**What is being asked:** Reproduce word for word the part of the PHP attributes excerpt below that begins at the words "I'm not. The" and stops after the words "are using now.".

**Exercise text:**
▬▬▬

I'm not. The reason is that first, you say, I'm
running out of time, and I'm a bit stressed at the
moment. Anyways, and even then, there are two points
that I wanted to tackle it first. I mentioned that
you can use the deprecated attribute on methods and
functions which is something people are using now.
One thing that I saw would be a huge benefit which is
not possible at the moment is to be deprecating the
use of classes, vacating the use of properties and
constants. This is something you cannot hook into at
runtime at the moment. So you cannot really trigger
it. Essentially has led to a lot of hacks
specifically from the Symfony community because they
are very very good about deprecations. So they are,
they have a very very thorough deprecation process,
and they have come up with a few workarounds to make
it possible to trigger this kind of things that would
like to make this a much better supported case from
the language. The problem there is that it touches
the error handling of PHP and the usage of the error
handler for deprecation triggers is a contentious
problem, because it triggers global error handlers as
by this side effects, sometimes effects on the
performance because it logs to a file. There was a
lot of questions if we can improve this in some way
or another, and I haven't found a good way for this
yet and I hope to work on this for a month.
Derick Rethans 14:47

Maybe 8.1 then. The third RFC that goes into
attributes, is the shorter attribute syntax RFC.

▬▬▬

**Data under study:**
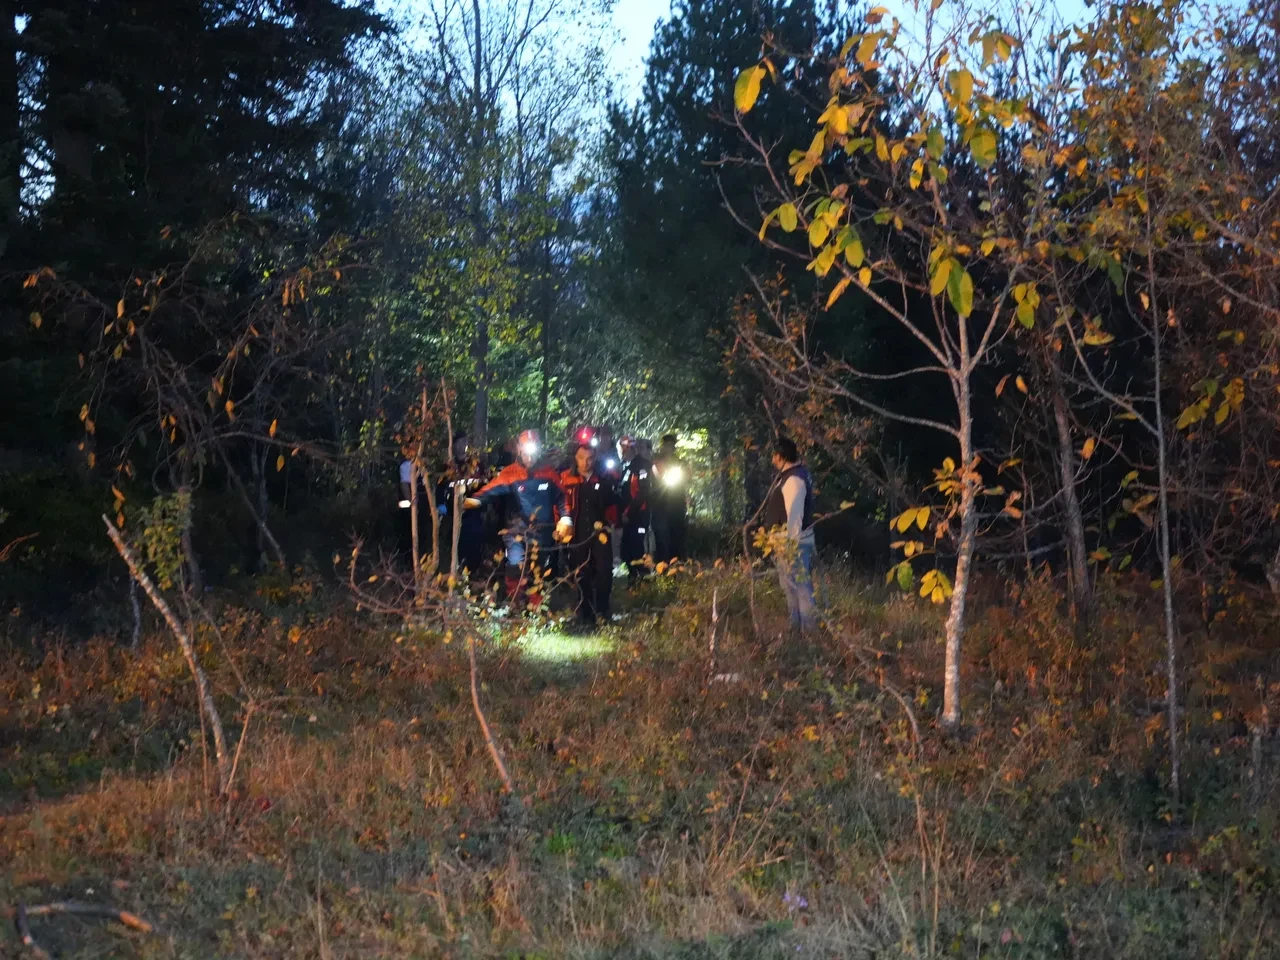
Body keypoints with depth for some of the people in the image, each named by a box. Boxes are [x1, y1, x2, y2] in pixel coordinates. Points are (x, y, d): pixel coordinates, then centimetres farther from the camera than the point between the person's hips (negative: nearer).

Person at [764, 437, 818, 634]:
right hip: (790, 540, 11)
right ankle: (796, 627, 28)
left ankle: (808, 631, -2)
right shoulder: (796, 473, 12)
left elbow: (794, 514, -24)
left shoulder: (793, 479, -20)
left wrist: (788, 544, -24)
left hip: (793, 543, -11)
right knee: (791, 587, 19)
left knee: (801, 588, -6)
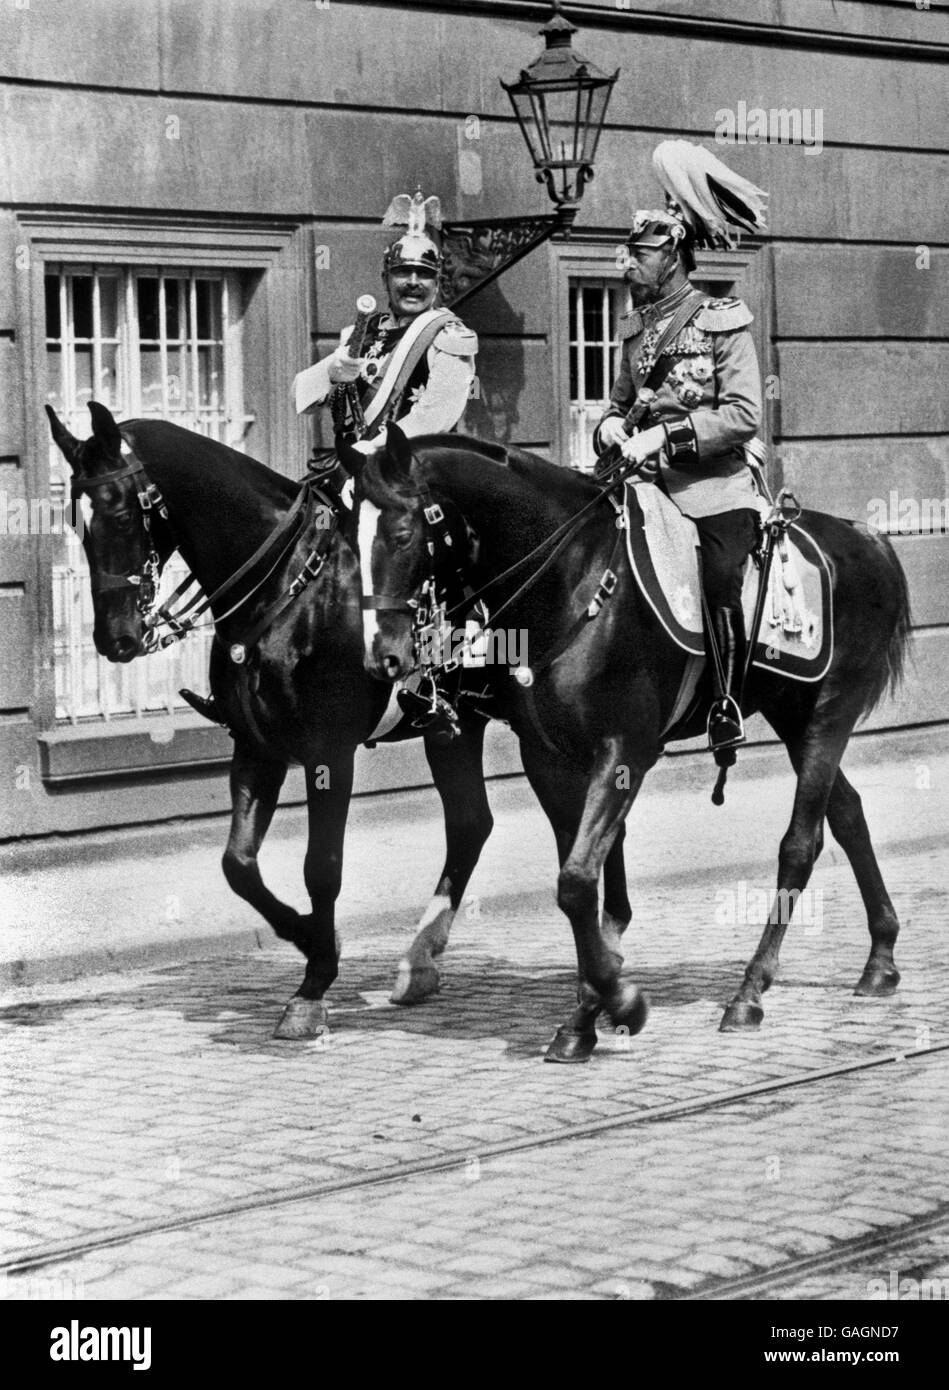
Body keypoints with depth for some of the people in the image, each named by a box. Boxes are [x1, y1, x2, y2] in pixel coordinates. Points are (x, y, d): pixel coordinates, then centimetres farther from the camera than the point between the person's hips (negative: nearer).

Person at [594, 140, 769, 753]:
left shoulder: (724, 322, -2)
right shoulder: (637, 328, 17)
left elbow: (743, 415, -10)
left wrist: (665, 436, -18)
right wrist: (611, 425, 2)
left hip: (717, 486, -6)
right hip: (645, 483, 6)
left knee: (720, 577, -26)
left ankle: (728, 702, -13)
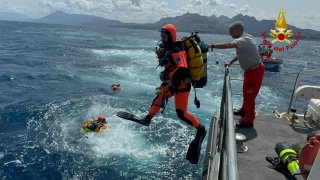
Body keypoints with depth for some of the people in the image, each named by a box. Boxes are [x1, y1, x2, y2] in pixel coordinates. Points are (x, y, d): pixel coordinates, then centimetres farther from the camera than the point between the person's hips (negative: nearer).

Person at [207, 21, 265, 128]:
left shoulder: (243, 40, -25)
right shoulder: (244, 38, 6)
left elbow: (228, 45, -42)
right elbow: (241, 54, 18)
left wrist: (211, 46, -40)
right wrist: (230, 63, 13)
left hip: (255, 71, -10)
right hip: (251, 70, 10)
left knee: (249, 95, -2)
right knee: (246, 92, 23)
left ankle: (248, 121, 9)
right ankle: (244, 110, 43)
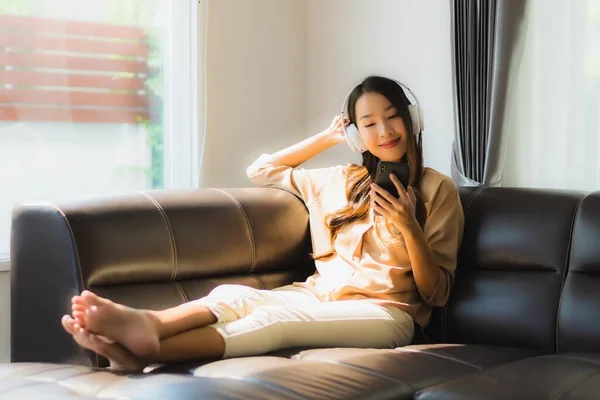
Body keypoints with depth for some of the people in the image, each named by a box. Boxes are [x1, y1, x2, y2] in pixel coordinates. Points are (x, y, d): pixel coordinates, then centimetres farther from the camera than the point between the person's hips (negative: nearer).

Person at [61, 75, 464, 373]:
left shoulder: (438, 189, 5)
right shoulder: (340, 180, 19)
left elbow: (436, 294, 1)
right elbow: (262, 170, 28)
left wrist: (409, 226, -15)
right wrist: (326, 138, 22)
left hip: (383, 313, -5)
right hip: (318, 297, 5)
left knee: (274, 317, -34)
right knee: (232, 294, -27)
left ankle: (144, 351, -55)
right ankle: (147, 324, -58)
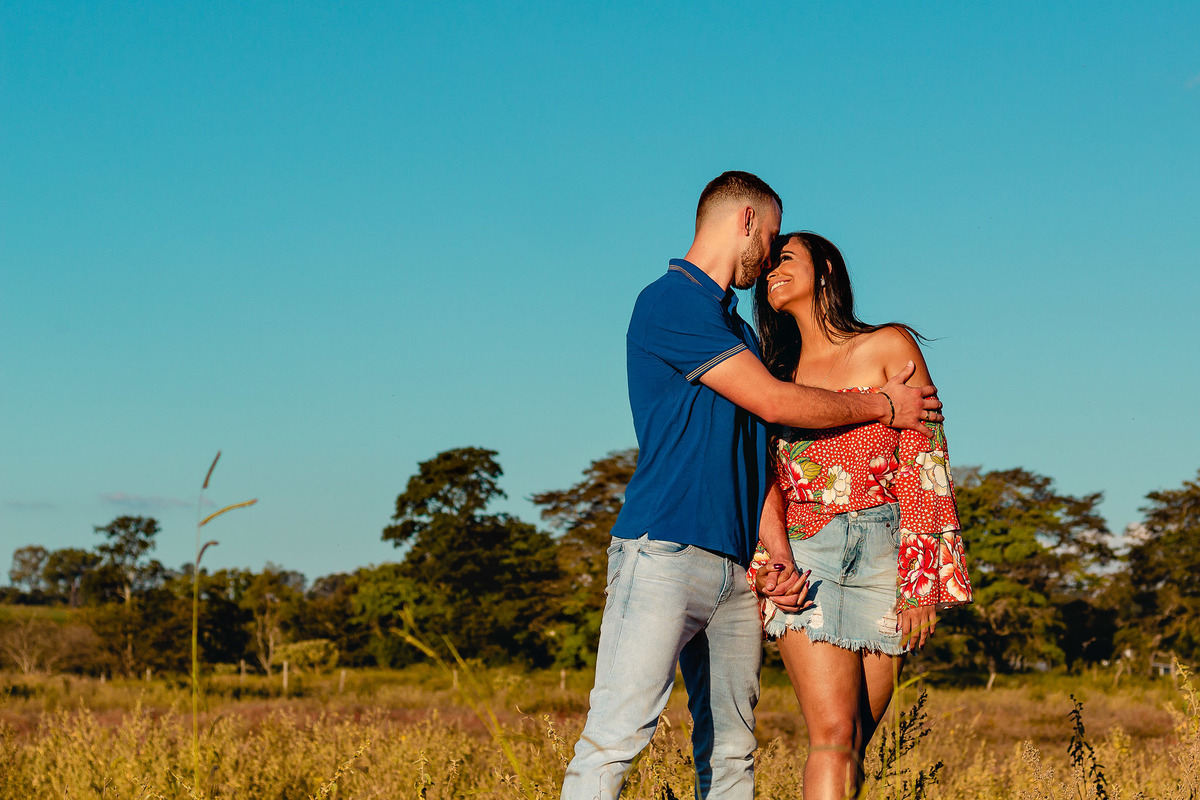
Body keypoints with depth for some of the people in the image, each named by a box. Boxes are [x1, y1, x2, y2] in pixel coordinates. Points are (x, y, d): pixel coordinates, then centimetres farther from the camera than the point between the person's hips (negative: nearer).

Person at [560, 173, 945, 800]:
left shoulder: (739, 331, 23)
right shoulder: (669, 302, -5)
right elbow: (772, 400, -6)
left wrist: (778, 557, 6)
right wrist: (884, 407, 6)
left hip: (736, 571, 9)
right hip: (665, 553, -9)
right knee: (616, 736, -15)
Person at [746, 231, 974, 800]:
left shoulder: (889, 347, 6)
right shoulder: (778, 376, 17)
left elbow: (924, 465, 0)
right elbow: (770, 483, 10)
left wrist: (921, 581, -8)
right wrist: (778, 558, -10)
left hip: (884, 554, -1)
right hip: (807, 556, 1)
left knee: (851, 745, -3)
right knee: (832, 736, -14)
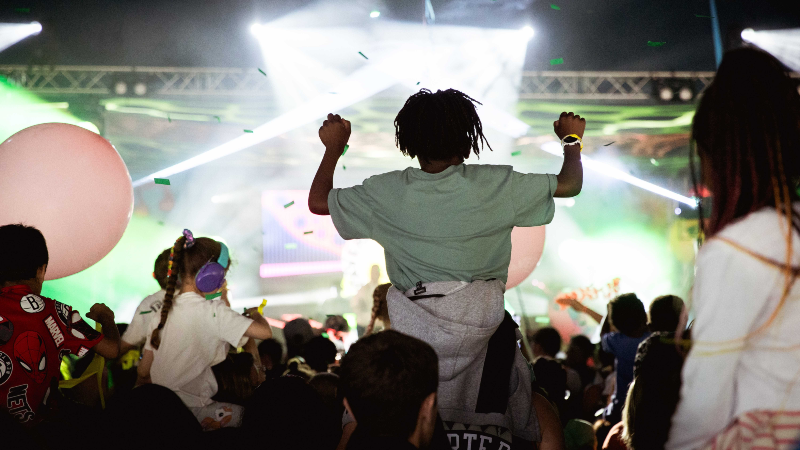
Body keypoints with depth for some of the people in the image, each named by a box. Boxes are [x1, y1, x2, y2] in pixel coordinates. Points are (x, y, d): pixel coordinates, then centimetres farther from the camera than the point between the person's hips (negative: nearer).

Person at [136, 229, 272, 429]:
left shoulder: (164, 312, 10)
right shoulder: (213, 311, -10)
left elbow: (143, 371, 13)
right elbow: (265, 332, -13)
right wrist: (255, 314, 10)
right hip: (190, 412, -8)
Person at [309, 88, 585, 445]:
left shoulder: (388, 192, -6)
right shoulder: (495, 185, -8)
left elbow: (317, 202, 6)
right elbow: (570, 184, 2)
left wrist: (334, 147, 20)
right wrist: (572, 140, 22)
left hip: (411, 324, 1)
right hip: (481, 319, 0)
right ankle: (525, 438, 34)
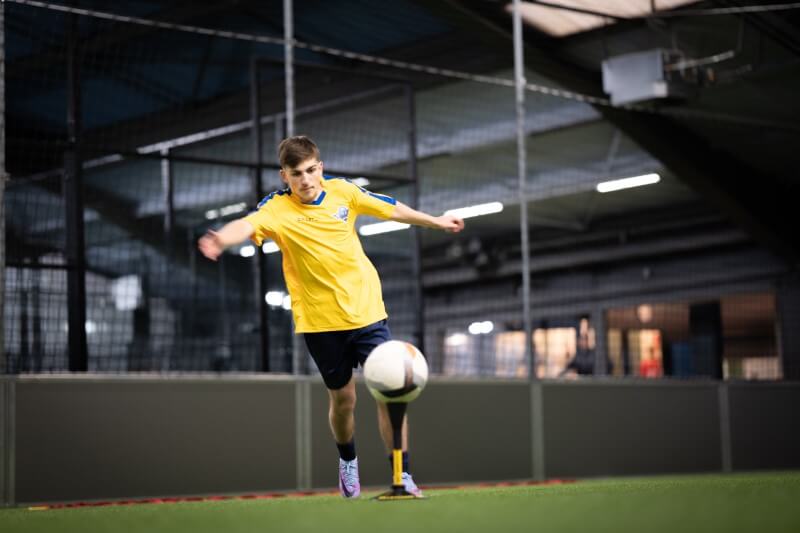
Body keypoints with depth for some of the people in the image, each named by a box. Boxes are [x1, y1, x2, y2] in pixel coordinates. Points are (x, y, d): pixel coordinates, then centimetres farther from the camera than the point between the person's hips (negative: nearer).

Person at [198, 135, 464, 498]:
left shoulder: (343, 191, -2)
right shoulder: (277, 208, -14)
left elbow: (392, 209, 14)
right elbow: (248, 225, -36)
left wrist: (436, 221, 25)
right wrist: (221, 239, -58)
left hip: (366, 311, 2)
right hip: (320, 322, -2)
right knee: (342, 398, 11)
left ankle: (401, 475, 4)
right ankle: (347, 460, 41)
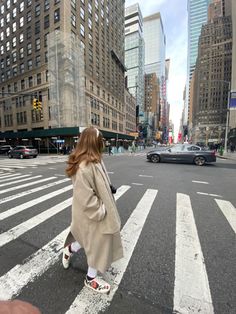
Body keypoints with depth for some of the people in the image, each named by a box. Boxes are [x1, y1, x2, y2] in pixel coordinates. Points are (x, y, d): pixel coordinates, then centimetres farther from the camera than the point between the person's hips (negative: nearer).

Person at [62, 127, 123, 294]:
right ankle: (91, 279, 44)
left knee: (92, 240, 29)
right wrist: (100, 211, -19)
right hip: (93, 214, -9)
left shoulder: (93, 161, 1)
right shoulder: (84, 166, -30)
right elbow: (85, 197, -29)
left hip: (97, 211, 9)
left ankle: (69, 250, 53)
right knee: (98, 243, 15)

▬▬▬

**Exercise result:**
I'm not. The reason is that first, you say, I'm
running out of time, and I'm a bit stressed at the
moment. Anyways, and even then, there are two points
that I wanted to tackle it first. I mentioned that
you can use the deprecated attribute on methods and
functions which is something people are using now.